The pandemic has increased existing challenges of getting healthy food in the area, with supply chain interruptions causing rising food prices and shortages of healthy food options, Indigenous Reconciliation and Northern Relations Minister Alan Lagimodiere said in the news release.
The Northern Healthy Foods Initiative is a Manitoba Indigenous Reconciliation and Northern Relations program that works with five regional partners to reduce food security issues in northern Manitoba.
The extra funding is intended to ease some of the strain placed on many northern communities by the pandemic, the news release says.
The funding will be allocated to the five community-based regional partners: Bayline Regional Roundtable, Four Arrows Regional Health Authority, Frontier School Division, Food Matters Manitoba and the Northern Association of Community Councils.

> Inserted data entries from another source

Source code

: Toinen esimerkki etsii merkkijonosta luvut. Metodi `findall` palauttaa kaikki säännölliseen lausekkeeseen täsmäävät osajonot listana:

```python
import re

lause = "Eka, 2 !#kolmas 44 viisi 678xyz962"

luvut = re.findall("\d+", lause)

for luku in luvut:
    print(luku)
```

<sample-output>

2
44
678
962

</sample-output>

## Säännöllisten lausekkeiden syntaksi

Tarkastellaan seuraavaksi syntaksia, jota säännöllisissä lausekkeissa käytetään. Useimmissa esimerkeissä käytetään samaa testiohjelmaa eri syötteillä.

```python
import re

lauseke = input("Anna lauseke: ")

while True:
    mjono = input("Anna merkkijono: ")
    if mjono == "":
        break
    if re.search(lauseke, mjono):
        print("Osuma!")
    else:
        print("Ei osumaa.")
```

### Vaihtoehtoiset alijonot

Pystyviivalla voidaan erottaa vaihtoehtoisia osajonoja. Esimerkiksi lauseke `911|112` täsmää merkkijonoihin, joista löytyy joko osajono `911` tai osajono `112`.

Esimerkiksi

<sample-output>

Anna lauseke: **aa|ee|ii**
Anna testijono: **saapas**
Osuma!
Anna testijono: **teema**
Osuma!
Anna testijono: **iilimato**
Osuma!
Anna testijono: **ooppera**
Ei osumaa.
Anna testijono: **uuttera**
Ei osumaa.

They will decide how to allocate the money. Funds are typically used to purchase seeds, soils and gardening supplies for spring programming and help other projects that enhance food security in the north, the news release says.
Rising prices intensified
Linda Payeur, Executive Director of the Northern Association of the Community Councils, said that while urban areas have been experiencing rising food costs, food prices in northern Manitoba are being further intensified due to their associated transportation costs.
The Northern Association of the Community Councils represents 48 communities in Northern Manitoba with the goal of achieving sustainable community development. They provide direct training to communities with activities such as beekeeping, food dehydration and greenhouse gardening, Payeur said.

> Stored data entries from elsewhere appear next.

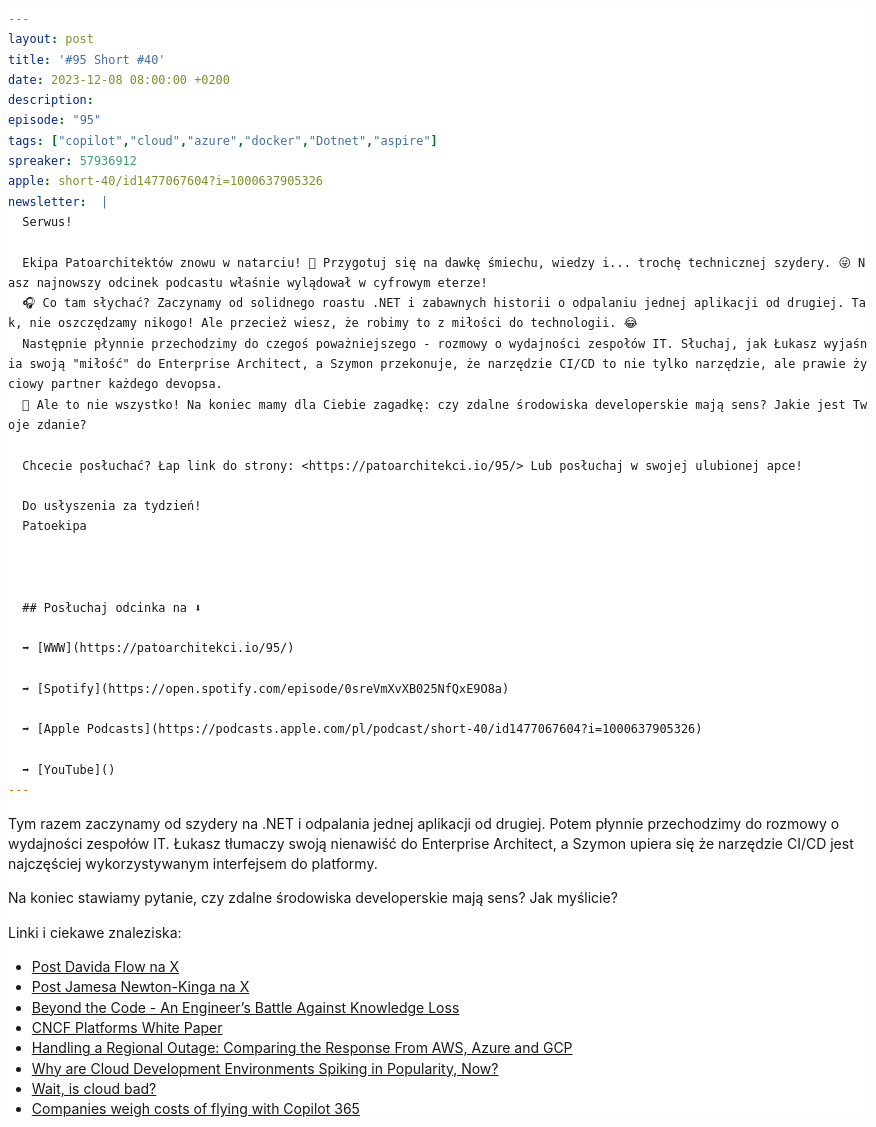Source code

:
 ```yaml
---
layout: post
title: '#95 Short #40'
date: 2023-12-08 08:00:00 +0200
description: 
episode: "95"
tags: ["copilot","cloud","azure","docker","Dotnet","aspire"]
spreaker: 57936912
apple: short-40/id1477067604?i=1000637905326
newsletter:  |
  Serwus!
  
  Ekipa Patoarchitektów znowu w natarciu! 🚀 Przygotuj się na dawkę śmiechu, wiedzy i... trochę technicznej szydery. 😜 Nasz najnowszy odcinek podcastu właśnie wylądował w cyfrowym eterze!
  🎧 Co tam słychać? Zaczynamy od solidnego roastu .NET i zabawnych historii o odpalaniu jednej aplikacji od drugiej. Tak, nie oszczędzamy nikogo! Ale przecież wiesz, że robimy to z miłości do technologii. 😂
  Następnie płynnie przechodzimy do czegoś poważniejszego - rozmowy o wydajności zespołów IT. Słuchaj, jak Łukasz wyjaśnia swoją "miłość" do Enterprise Architect, a Szymon przekonuje, że narzędzie CI/CD to nie tylko narzędzie, ale prawie życiowy partner każdego devopsa.
  🔧 Ale to nie wszystko! Na koniec mamy dla Ciebie zagadkę: czy zdalne środowiska developerskie mają sens? Jakie jest Twoje zdanie? 
  
  Chcecie posłuchać? Łap link do strony: <https://patoarchitekci.io/95/> Lub posłuchaj w swojej ulubionej apce! 
  
  Do usłyszenia za tydzień!
  Patoekipa
  
  

  ## Posłuchaj odcinka na ⬇️

  ➡️ [WWW](https://patoarchitekci.io/95/)

  ➡️ [Spotify](https://open.spotify.com/episode/0sreVmXvXB025NfQxE9O8a)

  ➡️ [Apple Podcasts](https://podcasts.apple.com/pl/podcast/short-40/id1477067604?i=1000637905326)

  ➡️ [YouTube]()
---
```

Tym razem zaczynamy od szydery na .NET i odpalania jednej aplikacji od drugiej. Potem płynnie przechodzimy do rozmowy o wydajności zespołów IT. Łukasz tłumaczy swoją nienawiść do Enterprise Architect, a Szymon upiera się że narzędzie CI/CD jest najczęściej wykorzystywanym interfejsem do platformy.

Na koniec stawiamy pytanie, czy zdalne środowiska developerskie mają sens? Jak myślicie? 


Linki i ciekawe znaleziska:

- [Post Davida Flow na X](https://twitter.com/davidfowl/status/1729710025004708277)
- [Post Jamesa Newton-Kinga na X](https://twitter.com/jamesnk/status/1724686702974005464)
- [Beyond the Code - An Engineer’s Battle Against Knowledge Loss](https://blog.allegro.tech/2023/10/battle-against-knowledge-loss.html)
- [CNCF Platforms White Paper  ](https://tag-app-delivery.cncf.io/whitepapers/platforms/)
- [Handling a Regional Outage: Comparing the Response From AWS, Azure and GCP](https://newsletter.pragmaticengineer.com/p/handling-a-regional-outage-comparing)
- [Why are Cloud Development Environments Spiking in Popularity, Now?](https://newsletter.pragmaticengineer.com/p/why-are-cloud-development-environments)
- [Wait, is cloud bad?](https://newsletter.goodtechthings.com/p/wait-is-cloud-bad)
- [Companies weigh costs of flying with Copilot 365](https://www.itbrew.com/stories/2023/11/27/companies-weigh-costs-of-flying-with-copilot-365)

She said the funding announced today hints back to Manitoba's Northern Food Prices Report from 2003. The report concluded that community-based consultations and partnerships were needed to address food insecurity in northern Manitoba.
Payeur believes long-term commitment is needed to solve food security in the north.
"It has to be something that isn't, you know, here today and gone tomorrow," she said. "It's a resource that will take time to rebuild on, and we're seeing that rebuild."
Over the last two years, Payeur said her organization has seen a sharp increase in the number of participants wanting to start harvesting chickens, and the funding will assist them in meeting that demand.
She said the money will also create opportunities for communities in northern Manitoba to share equipment, knowledge and food.
"Food security is not about a food hamper showing up on your doorstep today," Payeur said. "Food security is about creating a network and resources that will provide long-term nutritional benefits."
Reg Klassen, superintendent of Frontier School Division, told CBC News that the new funding will help students in Northern Manitoba learn how to garden and become self-sufficient.
He said northern communities, especially in isolated or remote areas, are always more vulnerable to higher costs. Klassen also noted that the pandemic has made more northern Manitoba residents dependent on general stores in their communities, where food is more costly than in urban centres.
"Anything that we see here in southern Manitoba, we can always assume that it's probably worse in northern Manitoba simply because you have costs of shipping."
One solution is to learning how to produce your own food. Klassen said many people in Northern Manitoba want a way of procuring food in their communities because it provides a level of security.
He said the funding is a significant step forward, and will make students more capable and food secure.
"When your family has to eat, you're willing to pay almost any price to make sure that they have food," Klassen said.